The application creates an SFSManager and 1 or more heaps in Scene.cpp:
m_pSFSManager = SFSManager::Create(desc);
// create 1 or more heaps to contain our StreamingResources
for (UINT i = 0; i < m_args.m_numHeaps; i++)
{
m_sharedHeaps.push_back(m_pSFSManager->CreateHeap(m_args.m_sfsHeapSizeMB));
}
Each SceneObject has its own SFSResource. Note an SFSResource can be used by multiple objects, but this sample was designed to emphasize the ability to manage many resources and so objects are 1:1 with SFSResources.
m_pSFSManager->CreateResource(m_sfsResourceDescs[fileIndex], pHeap, textureFilename)This implementation of Sampler Feedback Streaming uses DX12 Sampler Feedback in combination with DX12 Reserved Resources, aka Tiled Resources. A multi-threaded CPU library processes feedback from the GPU, makes decisions about which tiles to load and evict, loads data from disk storage, and submits mapping and uploading requests via GPU copy queues.
Frame rate is not dependent on completion of copy commands; the GPU never waits, even while textures are modified mid-frame. The CPU writes asynchronously to buffers that clamp texture sampling so the GPU always reads valid data. GPU time is mostly a function of the Sampler Feedback Resolve() operations (described below) and GPU decompression when using DirectStorage. The CPU threads run continuously and asynchronously from the GPU (pausing when there's no work to do), polling fence completion states to determine when feedback is ready to process and when copies and memory mapping has completed.
All the magic can be found in the SFS library (see SamplerFeedbackStreaming.h), which abstracts the creation of streaming resources and heaps while internally managing feedback resources, file I/O, and GPU memory mapping.
The technique works as follows:
The streaming textures are allocated as DX12 Reserved Resources, which behave like VirtualAlloc in C. Each resource takes no physical GPU memory until 64KB regions of the resource are committed in 1 or more GPU heaps. The x/y dimensions of a reserved resource tile is a function of the texture format, such that it fills a 64KB GPU memory page. For example, BC7 textures have 256x256 tiles, while BC1 textures have 512x256 tiles.
In Expanse, each tiled resource corresponds to a single .XeT file on a hard drive (though multiple resources can point to the same file). The file contains dimensions and format, but also information about how to access the tiles within the file.
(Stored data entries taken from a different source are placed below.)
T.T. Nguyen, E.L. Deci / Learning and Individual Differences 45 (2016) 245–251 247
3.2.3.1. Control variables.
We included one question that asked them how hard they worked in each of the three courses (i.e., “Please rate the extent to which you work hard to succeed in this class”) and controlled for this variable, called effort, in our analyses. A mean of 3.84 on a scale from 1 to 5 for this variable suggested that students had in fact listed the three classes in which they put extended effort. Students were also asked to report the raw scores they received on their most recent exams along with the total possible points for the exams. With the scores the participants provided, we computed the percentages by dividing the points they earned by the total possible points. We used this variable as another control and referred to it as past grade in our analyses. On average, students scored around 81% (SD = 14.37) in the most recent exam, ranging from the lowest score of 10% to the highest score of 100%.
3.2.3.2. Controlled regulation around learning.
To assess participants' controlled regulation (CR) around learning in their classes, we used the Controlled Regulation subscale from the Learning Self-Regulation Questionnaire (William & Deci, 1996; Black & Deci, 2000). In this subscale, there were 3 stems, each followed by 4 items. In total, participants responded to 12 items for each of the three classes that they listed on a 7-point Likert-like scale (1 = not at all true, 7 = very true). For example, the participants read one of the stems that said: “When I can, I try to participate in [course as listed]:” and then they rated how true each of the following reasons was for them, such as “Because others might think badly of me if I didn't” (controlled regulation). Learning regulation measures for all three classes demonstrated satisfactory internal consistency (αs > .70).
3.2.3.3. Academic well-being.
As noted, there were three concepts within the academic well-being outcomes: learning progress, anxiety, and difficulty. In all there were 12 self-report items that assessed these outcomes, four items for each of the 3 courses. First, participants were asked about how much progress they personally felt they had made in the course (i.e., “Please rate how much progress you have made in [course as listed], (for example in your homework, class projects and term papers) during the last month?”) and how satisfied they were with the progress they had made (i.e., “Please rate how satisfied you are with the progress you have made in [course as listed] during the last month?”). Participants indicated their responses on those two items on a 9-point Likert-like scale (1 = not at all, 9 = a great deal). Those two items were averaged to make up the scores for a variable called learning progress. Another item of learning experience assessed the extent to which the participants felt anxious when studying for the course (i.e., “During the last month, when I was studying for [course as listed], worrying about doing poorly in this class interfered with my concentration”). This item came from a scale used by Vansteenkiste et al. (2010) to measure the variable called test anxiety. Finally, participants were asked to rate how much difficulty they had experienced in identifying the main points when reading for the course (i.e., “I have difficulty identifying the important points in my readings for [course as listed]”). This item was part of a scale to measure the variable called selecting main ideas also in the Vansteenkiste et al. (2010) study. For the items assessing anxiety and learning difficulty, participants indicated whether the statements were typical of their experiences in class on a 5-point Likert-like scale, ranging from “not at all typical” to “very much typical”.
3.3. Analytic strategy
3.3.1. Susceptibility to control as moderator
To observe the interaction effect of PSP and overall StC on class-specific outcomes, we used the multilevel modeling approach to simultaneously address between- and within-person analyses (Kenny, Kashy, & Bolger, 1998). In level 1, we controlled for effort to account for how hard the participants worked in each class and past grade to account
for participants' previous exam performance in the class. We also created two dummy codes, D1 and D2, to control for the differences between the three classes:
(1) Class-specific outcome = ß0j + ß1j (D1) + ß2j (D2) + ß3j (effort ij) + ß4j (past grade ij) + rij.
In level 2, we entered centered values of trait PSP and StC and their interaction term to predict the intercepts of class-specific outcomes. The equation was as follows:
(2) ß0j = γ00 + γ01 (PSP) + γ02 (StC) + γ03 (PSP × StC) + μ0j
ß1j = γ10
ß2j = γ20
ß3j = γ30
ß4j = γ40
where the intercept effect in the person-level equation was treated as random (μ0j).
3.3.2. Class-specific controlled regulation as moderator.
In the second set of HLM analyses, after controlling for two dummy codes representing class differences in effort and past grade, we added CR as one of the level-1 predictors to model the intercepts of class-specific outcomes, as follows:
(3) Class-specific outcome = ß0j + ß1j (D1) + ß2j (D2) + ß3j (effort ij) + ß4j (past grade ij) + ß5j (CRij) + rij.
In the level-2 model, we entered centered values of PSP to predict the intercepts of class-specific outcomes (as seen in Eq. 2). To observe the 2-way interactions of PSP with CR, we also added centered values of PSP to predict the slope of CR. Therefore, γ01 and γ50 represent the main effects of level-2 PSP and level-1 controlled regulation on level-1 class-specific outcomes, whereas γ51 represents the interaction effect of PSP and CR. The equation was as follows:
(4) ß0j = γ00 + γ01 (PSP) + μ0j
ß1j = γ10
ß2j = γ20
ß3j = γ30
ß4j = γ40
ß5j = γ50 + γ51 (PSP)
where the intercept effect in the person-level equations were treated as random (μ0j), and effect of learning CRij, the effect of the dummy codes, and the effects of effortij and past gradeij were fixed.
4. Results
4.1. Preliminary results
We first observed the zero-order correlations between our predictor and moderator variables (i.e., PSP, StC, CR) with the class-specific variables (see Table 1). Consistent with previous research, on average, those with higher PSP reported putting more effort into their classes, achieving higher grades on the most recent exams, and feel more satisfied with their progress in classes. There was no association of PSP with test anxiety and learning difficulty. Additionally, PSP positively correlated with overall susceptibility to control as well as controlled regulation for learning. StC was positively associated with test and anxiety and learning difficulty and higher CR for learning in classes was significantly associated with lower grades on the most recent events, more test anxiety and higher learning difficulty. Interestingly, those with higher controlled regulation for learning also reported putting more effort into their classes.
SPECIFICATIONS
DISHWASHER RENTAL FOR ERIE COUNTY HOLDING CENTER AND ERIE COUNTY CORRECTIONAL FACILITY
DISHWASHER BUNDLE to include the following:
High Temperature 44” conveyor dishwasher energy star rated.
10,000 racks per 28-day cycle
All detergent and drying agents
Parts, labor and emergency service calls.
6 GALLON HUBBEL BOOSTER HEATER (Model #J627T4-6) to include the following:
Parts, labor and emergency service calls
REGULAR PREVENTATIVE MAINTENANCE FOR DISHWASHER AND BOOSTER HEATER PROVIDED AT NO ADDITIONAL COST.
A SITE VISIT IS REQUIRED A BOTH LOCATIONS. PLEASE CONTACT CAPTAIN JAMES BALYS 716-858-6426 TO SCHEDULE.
To use sampler feedback, we create a feedback resource corresponding to each streaming resource, with identical dimensions to record information about which texels were sampled.
For this streaming usage, we use the min mip feedback feature by creating the resource with the format DXGI_FORMAT_SAMPLER_FEEDBACK_MIN_MIP_OPAQUE. We set the region size of the feedback to match the tile dimensions of the tiled resource (streaming resource) through the SamplerFeedbackRegion member of D3D12_RESOURCE_DESC1.
For the feedback to be written by GPU shaders (in this case, pixel shaders) the texture and feedback resources must be paired through a view created with CreateSamplerFeedbackUnorderedAccessView.
For expanse, there is a "normal" non-feedback shader named terrainPS.hlsl and a "feedback-enabled" version of the same shader, terrainPS-FB.hlsl. The latter simply writes feedback using WriteSamplerFeedback HLSL intrinsic, using the same sampler and texture coordinates, then calls the prior shader. Compare the WriteSamplerFeedback() call below to to the Sample() call above.
To add feedback to an existing shader:
- include the original shader hlsl
- add binding for the paired feedback resource
- call the WriteSamplerFeedback intrinsic with the resource and sampler defined in the original shader
- call the original shader
#include "terrainPS.hlsl"
FeedbackTexture2D<SAMPLER_FEEDBACK_MIN_MIP> g_feedback : register(u0);
float4 psFB(VS_OUT input) : SV_TARGET0
{
g_feedback.WriteSamplerFeedback(g_streamingTexture, g_sampler, input.tex.xy);
return ps(input);
}Sampler Feedback resources are opaque, and must be Resolved before interpretting on the CPU.
Resolving feedback for one resource is inexpensive, but adds up when there are 1000s of objects. Expanse has a configurable time limit for the amount of feedback resolved each frame. Feedback-enabled shaders are only used for a subset of resources such that the amount of feedback produced can be resolved within the time limit. You can find the time limit estimation, the eviction optimization, and the request to gather sampler feedback by searching Scene.cpp for the following:
- SFSManager GetGpuTexelsPerMs() provides a metric to help the application decide how many resources to request feedback from, based on the resource dimensions 8000
- SFSResource QueueEviction tells the runtime to evict all tiles for this resource, e.g. if the object is outside the view frustum or far enough away as to not need higher resolution texture data (determined with an estimate of on-screen area)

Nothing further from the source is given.